Putting people and the planet before profit, with nearly 100 stores across the UK, Ireland and the US. From humble beginnings as a kitchen table start-up in 1992, JoJo Maman Bébé offers gorgeous, quirky yet practical designs and excellent customer service.
It was of course imperative that all pages were being loaded from the cache that needed to - an uncached page adds load to the database, as well as the web server.
In order to test the performance of the site, so we could benchmark and show what effect any optimisations we made were having, we needed to simulate the high levels of traffic the website was receiving.
On the live site at non-busy times, up to a point, we could simulate where the site ground to a halt. This allowed us to rule out various issues, such as the hardware not functioning properly. In order to monitor and break down exactly how long pages took to load, we used a third-party software analytics system called New Relic.
The process of benchmarking the site included making small, incremental changes to see what effect they had on the page load speeds. Bottlenecks in the database and MySQL were discovered, which were taking too long to query.
This was optimised, improving performance of MySQL by 100% (a query speed of 2 sec reduced to 1 sec). This was a good first step, but the problem was still on the live site, and at a higher level with double the amount of traffic.
BlazeMeter (a load testing platform & benchmark system) allowed us to make customer journeys through the site (what users looked at, when they left the site, etc) and simulate those journeys; we could then program these sessions randomly and use them to test the site.
This turned out to be a critical element in the problem solving process, as the tests being run were looking at the cached version of the page without the hole punching element being taken into consideration, dramatically distorting the test data being generated. Tests were altered to include the hole punched requests, making them more realistic.
Using the now realistic test data, we utilised a system called NetData (a server monitoring system) that gives real time statistics on server performance, that helped us look at the way memory & hard drives are being used, ruling them out as bottlenecks. We created a simulated (staging) environment that was identical to the live site. This allowed us to test uninhibited, without impacting on the working site.
The new testing allowed us to identify that the MySQL deadlock and query cache locking errors were occurring within the core database.
Database locking prevents simultaneous access to data in a database by locking tables - when a table is being written to, it's locked until that action has been completed to stop data being overwritten and becoming redundant.

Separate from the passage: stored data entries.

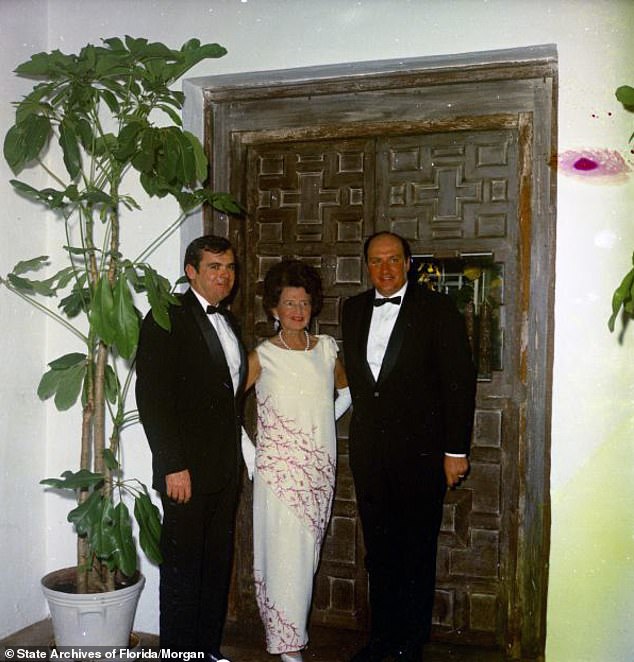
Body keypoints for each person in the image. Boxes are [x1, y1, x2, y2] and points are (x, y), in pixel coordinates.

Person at [342, 231, 477, 662]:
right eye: (376, 261)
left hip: (422, 455)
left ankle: (408, 646)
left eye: (393, 260)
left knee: (416, 551)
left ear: (408, 263)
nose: (385, 269)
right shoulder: (353, 309)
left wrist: (455, 451)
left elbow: (459, 384)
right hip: (369, 454)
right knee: (379, 552)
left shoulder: (438, 309)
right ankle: (381, 638)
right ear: (367, 265)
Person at [136, 235, 247, 662]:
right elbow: (153, 397)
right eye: (215, 267)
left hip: (223, 468)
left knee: (216, 565)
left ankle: (208, 651)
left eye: (230, 267)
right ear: (191, 272)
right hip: (184, 472)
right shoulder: (166, 317)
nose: (225, 276)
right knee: (183, 571)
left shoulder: (230, 322)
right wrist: (172, 464)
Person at [242, 260, 351, 662]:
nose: (297, 311)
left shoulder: (326, 349)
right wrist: (251, 456)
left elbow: (346, 392)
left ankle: (292, 637)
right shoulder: (261, 356)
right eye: (289, 303)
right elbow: (226, 407)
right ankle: (288, 645)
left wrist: (321, 421)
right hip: (277, 471)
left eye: (304, 303)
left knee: (307, 554)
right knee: (285, 554)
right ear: (274, 309)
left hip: (319, 467)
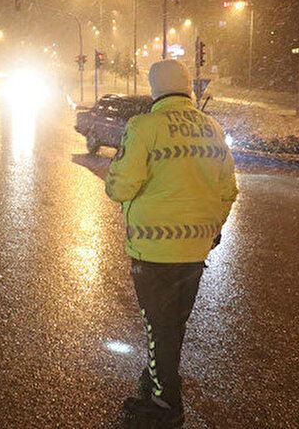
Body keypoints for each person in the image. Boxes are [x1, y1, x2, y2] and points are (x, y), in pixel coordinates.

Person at [104, 59, 238, 427]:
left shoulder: (144, 127)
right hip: (196, 249)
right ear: (188, 88)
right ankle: (159, 375)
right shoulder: (212, 128)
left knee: (157, 324)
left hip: (154, 249)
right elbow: (228, 189)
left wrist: (115, 180)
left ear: (155, 89)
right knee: (173, 322)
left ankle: (166, 406)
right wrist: (210, 227)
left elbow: (121, 186)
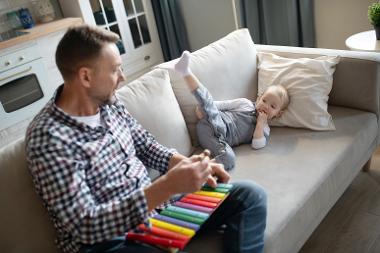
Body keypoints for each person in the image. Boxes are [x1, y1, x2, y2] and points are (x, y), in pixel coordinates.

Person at [25, 25, 267, 253]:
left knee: (250, 195)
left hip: (158, 211)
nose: (122, 76)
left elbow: (147, 146)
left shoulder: (108, 103)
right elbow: (85, 225)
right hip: (112, 242)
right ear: (85, 77)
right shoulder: (48, 139)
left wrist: (192, 167)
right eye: (114, 69)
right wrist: (168, 186)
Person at [161, 51, 289, 171]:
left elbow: (257, 144)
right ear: (259, 98)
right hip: (215, 121)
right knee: (209, 104)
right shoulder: (245, 103)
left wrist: (260, 124)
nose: (266, 106)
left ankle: (195, 169)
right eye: (265, 100)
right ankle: (185, 71)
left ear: (278, 114)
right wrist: (203, 109)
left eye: (272, 106)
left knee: (229, 160)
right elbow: (221, 105)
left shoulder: (265, 128)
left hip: (218, 140)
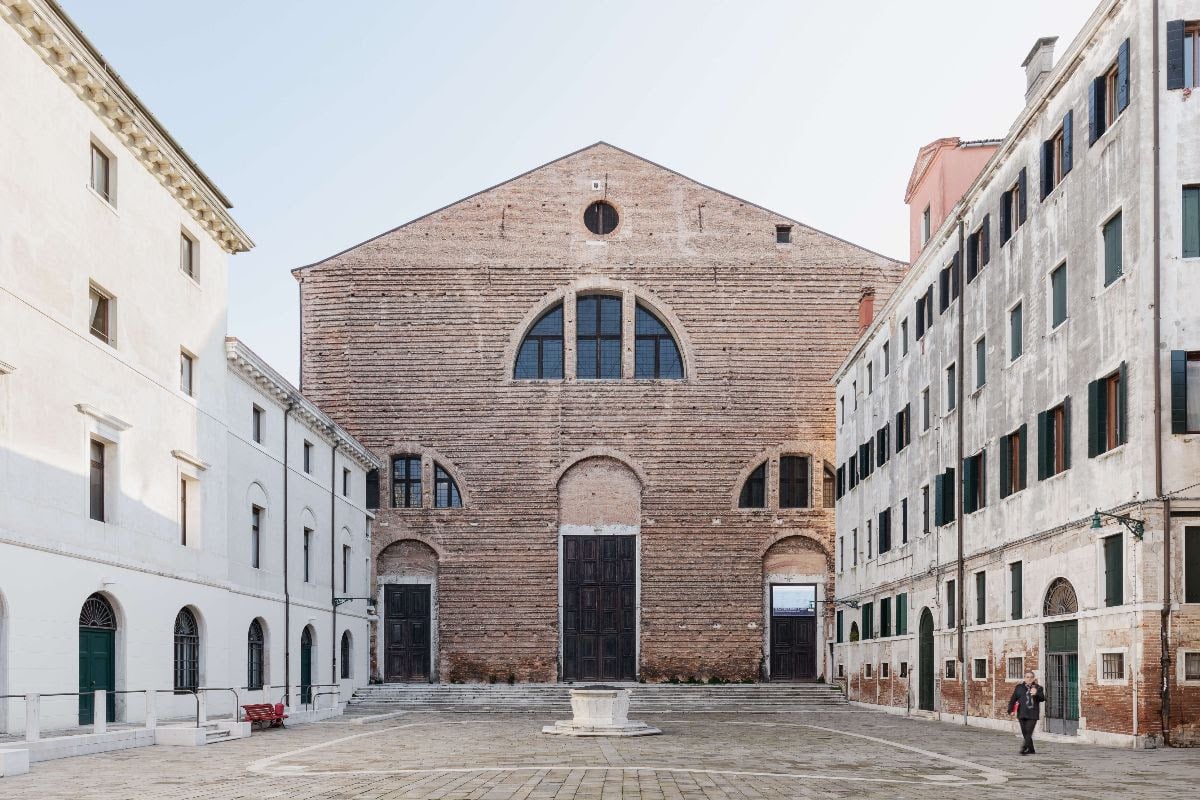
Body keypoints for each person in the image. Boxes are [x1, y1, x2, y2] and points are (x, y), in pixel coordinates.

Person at [1007, 670, 1046, 755]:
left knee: (1029, 731)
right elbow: (1013, 699)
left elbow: (1042, 699)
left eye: (1031, 677)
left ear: (1033, 678)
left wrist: (1036, 694)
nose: (1029, 679)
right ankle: (1031, 749)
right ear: (1024, 678)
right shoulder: (1019, 687)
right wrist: (1010, 710)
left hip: (1033, 713)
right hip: (1022, 712)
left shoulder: (1038, 688)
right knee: (1025, 732)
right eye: (1027, 677)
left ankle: (1024, 748)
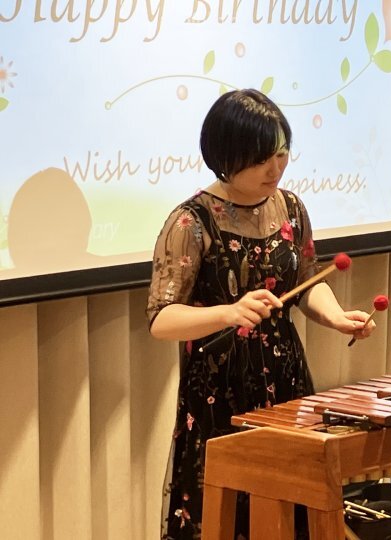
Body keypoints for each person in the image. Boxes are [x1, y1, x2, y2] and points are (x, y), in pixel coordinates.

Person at [146, 88, 376, 539]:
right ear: (226, 157)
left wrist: (335, 317)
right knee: (228, 516)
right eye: (260, 159)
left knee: (295, 508)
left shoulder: (290, 208)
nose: (276, 168)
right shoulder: (191, 222)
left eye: (281, 153)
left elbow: (307, 280)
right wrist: (229, 313)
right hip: (219, 391)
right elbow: (161, 319)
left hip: (286, 379)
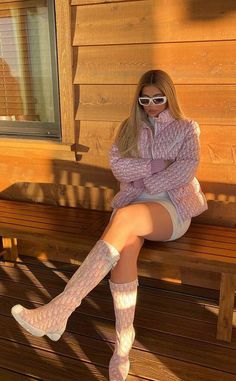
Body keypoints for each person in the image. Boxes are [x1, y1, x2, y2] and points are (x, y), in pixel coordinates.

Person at [11, 69, 208, 381]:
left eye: (158, 98)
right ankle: (122, 346)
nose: (152, 105)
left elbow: (184, 171)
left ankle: (61, 308)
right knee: (125, 248)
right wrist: (154, 166)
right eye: (145, 99)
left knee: (124, 218)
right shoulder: (129, 127)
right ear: (138, 99)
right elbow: (118, 166)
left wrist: (144, 177)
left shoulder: (187, 129)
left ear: (169, 96)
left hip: (172, 207)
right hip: (134, 205)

A problem that can result from this is deadlocking – when orders of two or more transactions are waiting for one another to give up locks in order to complete that action, and they become gridlocked.

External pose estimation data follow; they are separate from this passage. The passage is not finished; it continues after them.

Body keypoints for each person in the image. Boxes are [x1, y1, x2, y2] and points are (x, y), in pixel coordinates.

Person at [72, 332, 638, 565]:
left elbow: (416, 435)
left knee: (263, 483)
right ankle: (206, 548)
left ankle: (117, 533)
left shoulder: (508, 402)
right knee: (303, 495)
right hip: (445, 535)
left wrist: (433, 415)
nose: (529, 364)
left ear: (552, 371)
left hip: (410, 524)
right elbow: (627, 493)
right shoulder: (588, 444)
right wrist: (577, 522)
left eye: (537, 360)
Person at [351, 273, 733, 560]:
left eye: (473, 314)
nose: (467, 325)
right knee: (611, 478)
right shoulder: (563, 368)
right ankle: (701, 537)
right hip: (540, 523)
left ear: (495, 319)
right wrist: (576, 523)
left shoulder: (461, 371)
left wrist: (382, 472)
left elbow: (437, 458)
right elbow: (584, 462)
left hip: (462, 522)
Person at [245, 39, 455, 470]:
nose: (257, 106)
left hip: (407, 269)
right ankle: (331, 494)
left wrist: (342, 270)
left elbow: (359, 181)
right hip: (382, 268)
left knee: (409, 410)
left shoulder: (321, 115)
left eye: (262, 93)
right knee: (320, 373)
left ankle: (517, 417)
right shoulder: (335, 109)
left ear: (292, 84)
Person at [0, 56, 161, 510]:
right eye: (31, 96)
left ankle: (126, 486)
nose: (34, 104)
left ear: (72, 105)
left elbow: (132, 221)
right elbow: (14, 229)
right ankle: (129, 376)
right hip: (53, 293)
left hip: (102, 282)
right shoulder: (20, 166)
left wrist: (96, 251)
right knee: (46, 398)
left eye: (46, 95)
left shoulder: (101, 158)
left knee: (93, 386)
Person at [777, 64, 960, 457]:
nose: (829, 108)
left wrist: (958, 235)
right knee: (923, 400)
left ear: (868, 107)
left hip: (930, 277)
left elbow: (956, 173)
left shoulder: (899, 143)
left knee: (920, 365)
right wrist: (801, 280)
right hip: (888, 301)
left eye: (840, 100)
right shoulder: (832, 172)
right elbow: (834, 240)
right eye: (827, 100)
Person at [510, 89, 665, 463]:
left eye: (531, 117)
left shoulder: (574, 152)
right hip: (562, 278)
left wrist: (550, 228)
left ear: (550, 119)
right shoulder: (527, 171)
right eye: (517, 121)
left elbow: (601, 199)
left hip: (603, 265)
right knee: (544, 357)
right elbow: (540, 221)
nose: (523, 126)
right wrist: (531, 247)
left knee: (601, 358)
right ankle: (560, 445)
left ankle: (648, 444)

The same system applies to query caching in MySQL - when a query goes through the database, the system checks to see if there's a cached version for the exact same query. If there is, it reuses it, saving time and resources - a valuable tool. But these queries also have to wait their turn; if another query is currently accessing the query cache, it is then locked until that query has finished.
By editing the core database files, we debugged and identified the database locking errors as and when they occurred. Once errors were caught, the database was set-up to run a loop and retry processing the order up to five times. This fixed nearly all cases of database locking errors, making a huge difference in performance.

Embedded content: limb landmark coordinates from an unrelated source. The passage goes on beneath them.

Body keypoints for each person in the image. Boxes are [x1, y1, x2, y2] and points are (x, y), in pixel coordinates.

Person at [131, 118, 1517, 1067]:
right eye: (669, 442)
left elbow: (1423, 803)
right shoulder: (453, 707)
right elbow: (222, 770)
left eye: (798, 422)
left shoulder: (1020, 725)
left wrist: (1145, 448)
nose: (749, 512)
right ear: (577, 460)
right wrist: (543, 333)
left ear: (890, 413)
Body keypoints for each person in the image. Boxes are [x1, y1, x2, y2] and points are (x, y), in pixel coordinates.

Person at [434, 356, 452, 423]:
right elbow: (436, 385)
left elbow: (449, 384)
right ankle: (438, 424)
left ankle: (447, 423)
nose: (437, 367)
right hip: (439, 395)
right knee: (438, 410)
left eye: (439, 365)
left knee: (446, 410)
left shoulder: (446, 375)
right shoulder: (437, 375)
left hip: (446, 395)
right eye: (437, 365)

By reducing the amount of time each query took in the query cache, many more users could get through. Certain offending queries in the cache were also running 3/4million queries per minute. By disabling the query cache on specific queries, the performance of the site was 40x faster; by writing a Magento extension that altered these top offending queries - top 5 highest volume queries - we managed to make the Add to Cart Page load in 1/4 of the time it took before (the slowest loading page took 6 secs before, and 2 secs after).